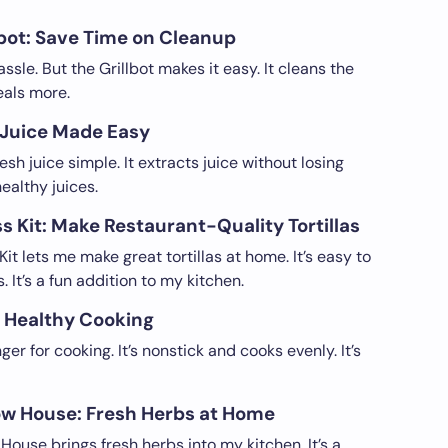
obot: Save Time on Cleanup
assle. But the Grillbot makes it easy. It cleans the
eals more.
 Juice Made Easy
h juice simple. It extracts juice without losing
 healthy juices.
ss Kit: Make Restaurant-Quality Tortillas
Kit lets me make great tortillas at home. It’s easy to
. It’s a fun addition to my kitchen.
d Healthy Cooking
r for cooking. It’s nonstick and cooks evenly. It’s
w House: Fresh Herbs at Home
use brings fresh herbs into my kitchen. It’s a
════════
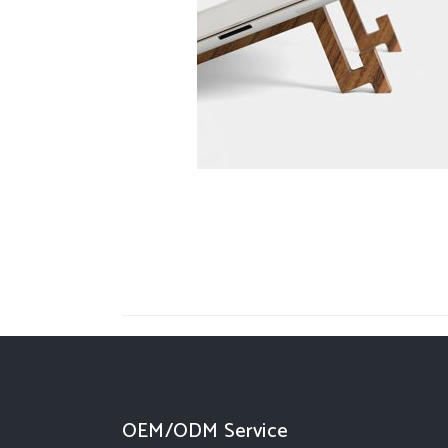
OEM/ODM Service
════════
Could you copy each line in the listing above that includes the word "kitchen"?

▶ **Result for this task**:
. It’s a fun addition to my kitchen.
use brings fresh herbs into my kitchen. It’s a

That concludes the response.